Les juges d’appel ne peuvent notamment pas remettre en cause le bien-fondé de l’évaluation des droits sociaux faite par l’expert. Si l’arbitrage en tant que tel est gratuit pour les confrères saisissant le Bâtonnier - et les honoraires de l’arbitre pris en charge par l’Ordre - tel n’est pas le cas des émoluments de l’expert. A cet égard, le Bâtonnier ou son délégataire fixe le montant de la provision à consigner et à qui en incombe la charge. Il est conseillé aux plaideurs, tous avocats soient-ils, de se faire assister d’un confrère, dès le stade de la conciliation. L’expérience démontre en effet qu’on est son pire défenseur, les différends avec son ancien patron, collaborateur ou associé comportant en outre une dimension psychologique qui altère parfois l’objectivité. La matière revêt en outre une dimension très technique et pratique que peu de confrères maîtrisent.

Il est dès utile de se faire conseiller par un ancien Bâtonnier ou ancien membre du Conseil de l’Ordre. Les honoraires du défenseur participent au coût global d’un éventuel contentieux et doivent donc être pris en considération lorsqu’on décide de mener la procédure à son terme.

Les décisions prises par la juridiction du Bâtonnier sont susceptibles d’un recours devant la Cour d’appel. L’appel doit se faire dans un délai d’un mois, par lettre RAR, déclaration au greffe ou RPVA.

L’appel est toujours suspensif, sauf les condamnations au paiement de sommes au titre de rémunérations dans la limite maximale de neuf mois de rétrocessions d’honoraires ou de salaires calculés sur la moyenne des trois derniers mois qui sont de droit exécutoires par provision.
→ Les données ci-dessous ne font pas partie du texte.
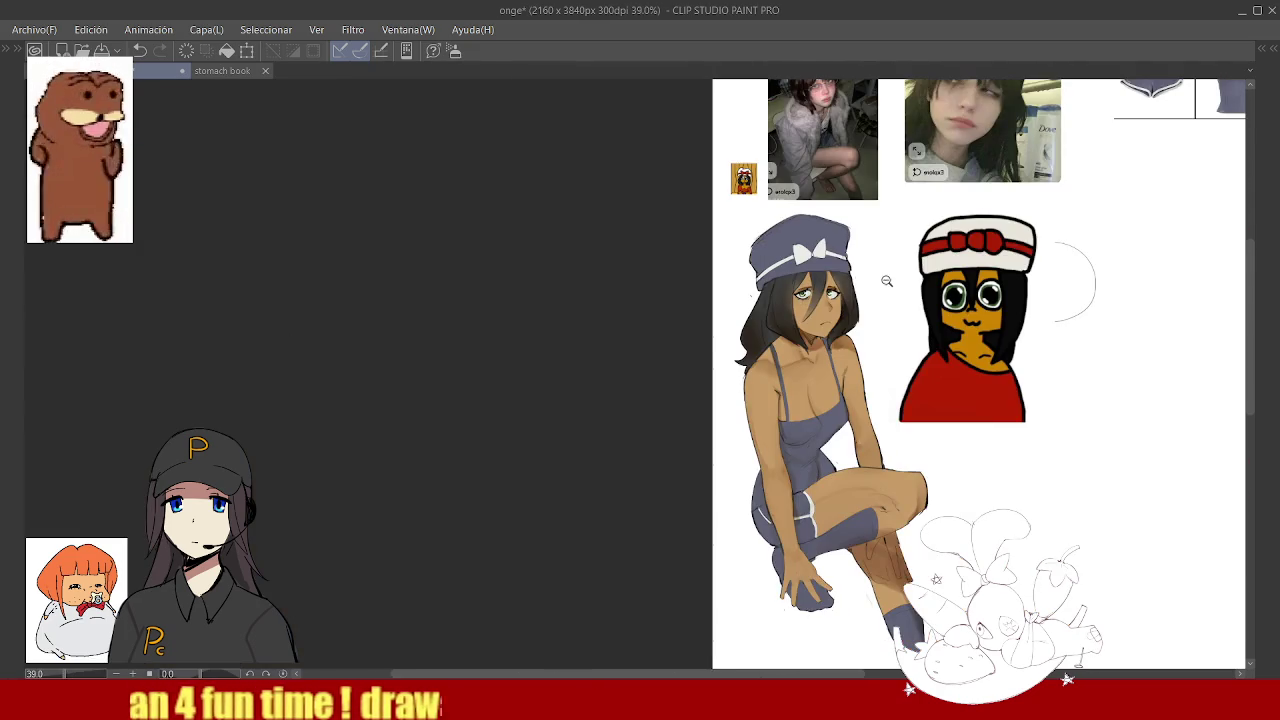
pyautogui.scroll(1, 885, 285)
pyautogui.scroll(1, 895, 317)
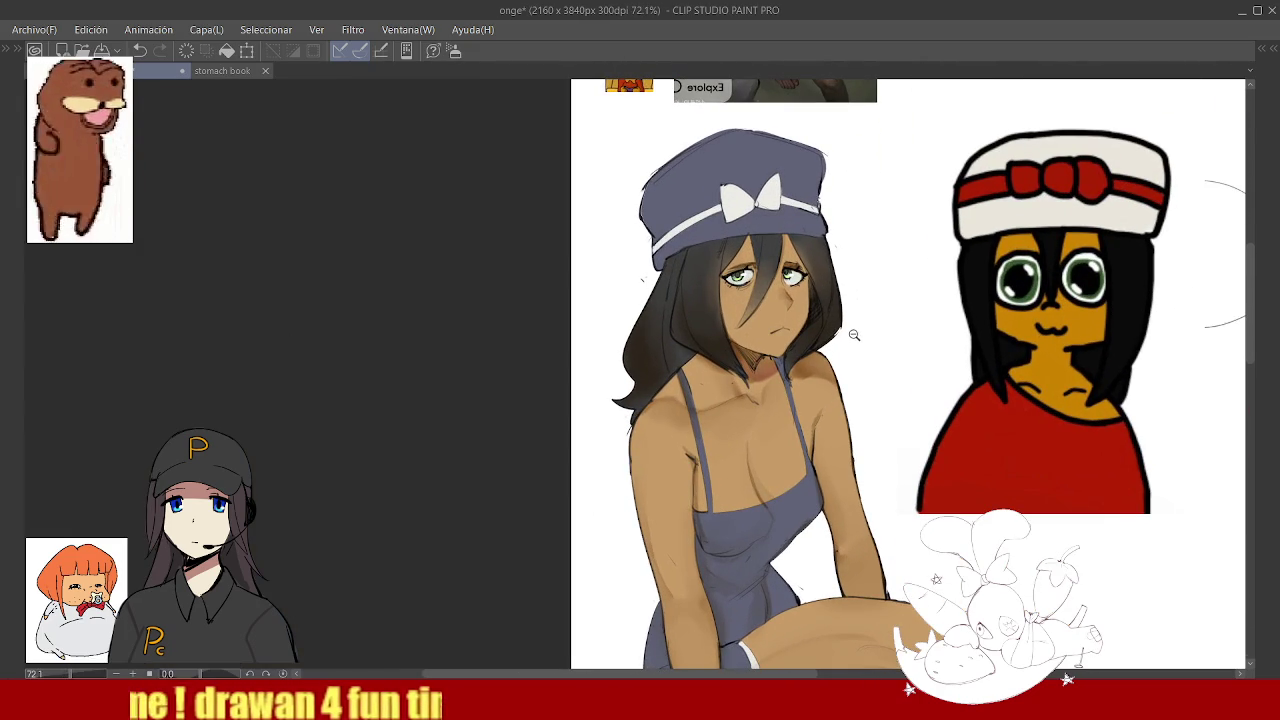
pyautogui.scroll(3, 809, 313)
pyautogui.scroll(2, 788, 341)
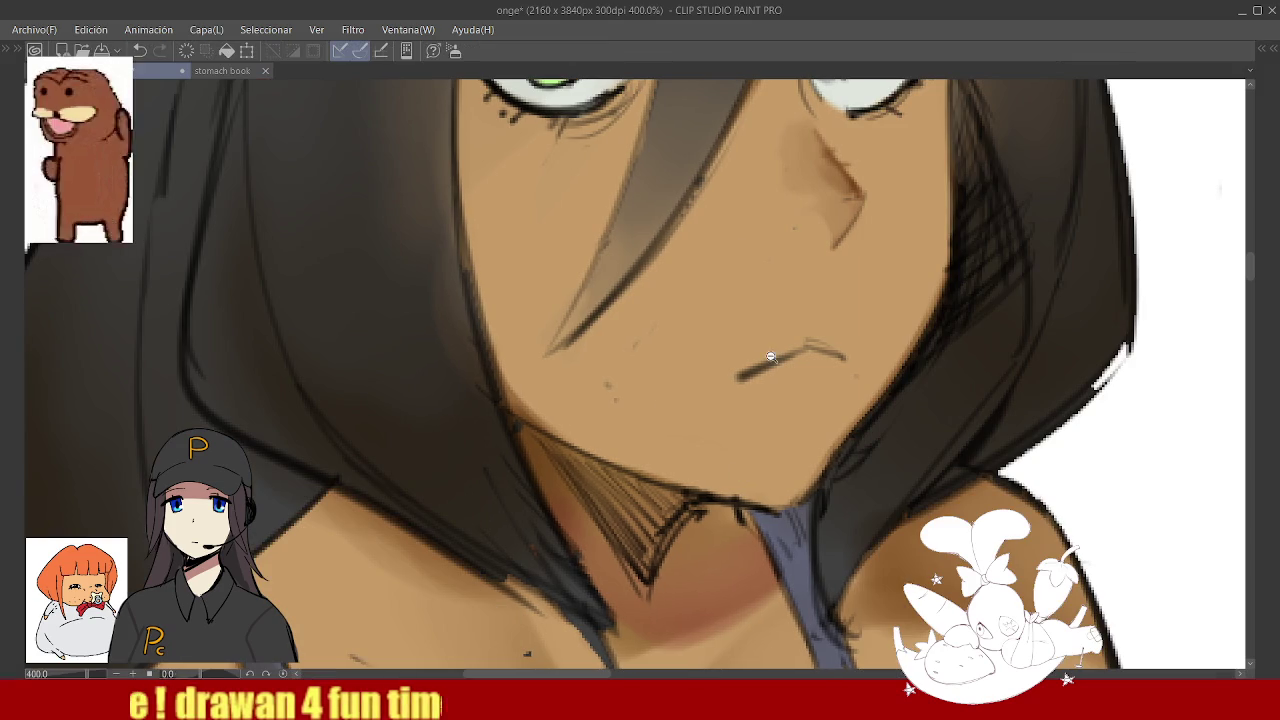
# Thicken the left part of the mouth line, undoing a stray stroke at its right end
pyautogui.moveTo(886, 366); pyautogui.dragTo(862, 358)
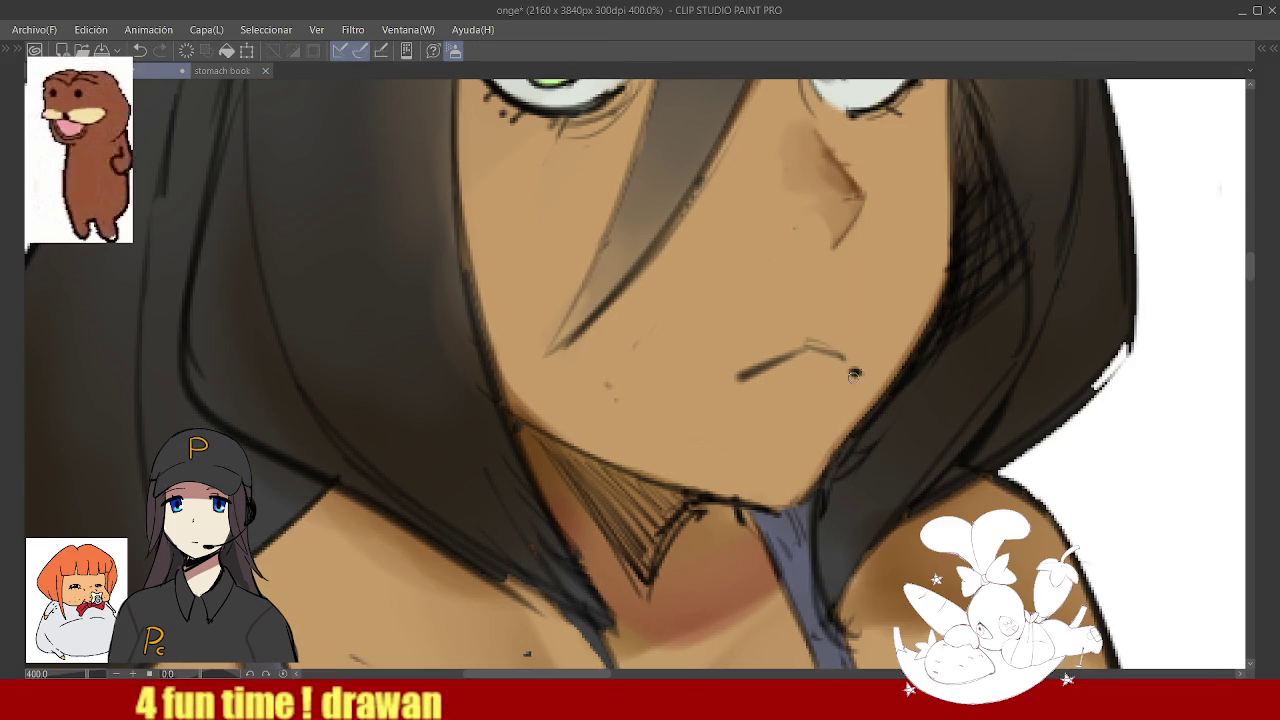
pyautogui.press('ctrl+z')
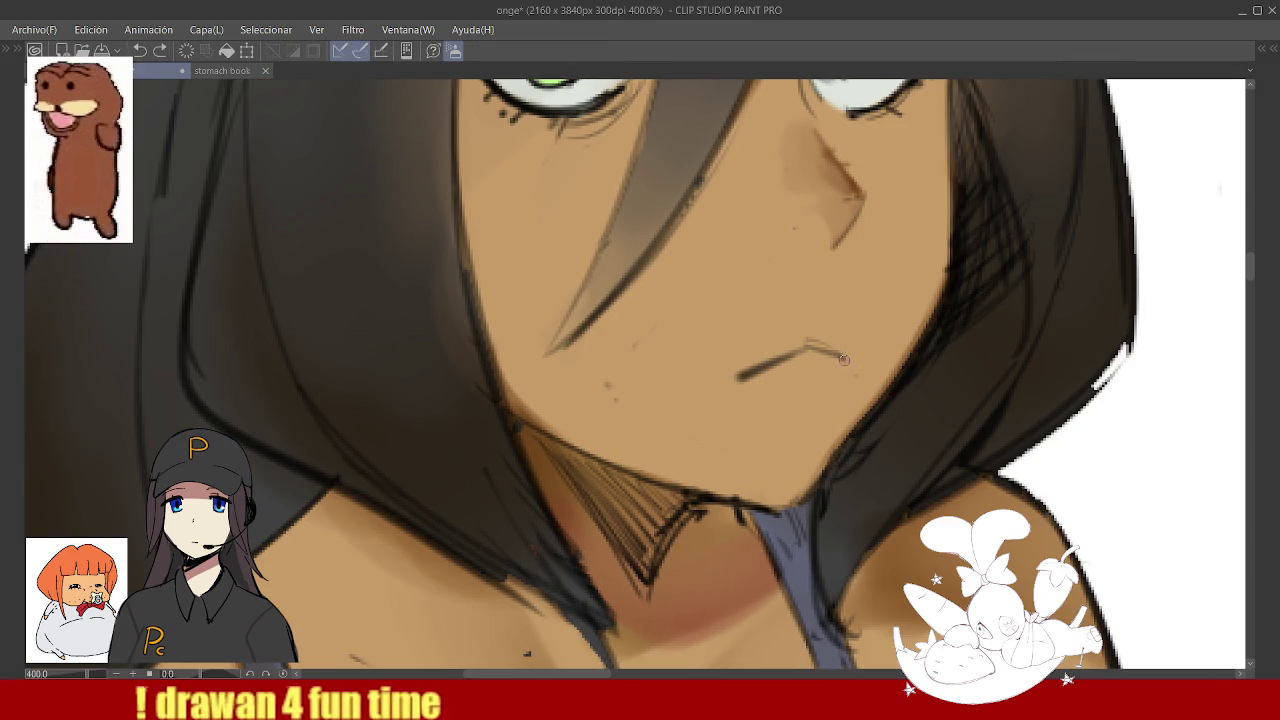
pyautogui.moveTo(790, 353)
pyautogui.mouseDown()
pyautogui.moveTo(712, 392)
pyautogui.moveTo(816, 389)
pyautogui.moveTo(790, 378)
pyautogui.moveTo(768, 396)
pyautogui.moveTo(825, 370)
pyautogui.mouseUp()
pyautogui.press('Tab')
A défaut d’appel, la sentence du Bâtonnier est rendue exécutoire par le président du Tribunal judiciaire sur requête.

Frédéric Forgues Avocat au Barreau de Paris Chargé d'enseignement à l'Ecole de formation du Barreau

[1Art. 1442 et s. du Code de procédure civile.

[2A propos d’un partnership, v. Cass. Civ. 1ère, 9 juill. 2014, B. I n°127.

[3Tel le Bâtonnier ou son délégué statuant comme juge de l’honoraire, v. encore récemment Cass., Civ. 2ème, 5 mars 2020, pourvoi n°18-24430.

[4Article P41.10 du RIBP.

[5V. Nîmes, 1ère Chambre civile, 19 avril 2018, n°17/03223.

[6Toutes les questions soumises à l’arbitrage devront avoir fait l’objet de la tentative de conciliation, v. Paris, Pôle 2 - Chambre 1, 19 décembre 2018, n°16/10900.

[7Art. 179-5 du Décret.

[8Cass., Civ. 1ère, 9 mai 2019, pourvoi n°18-12.073.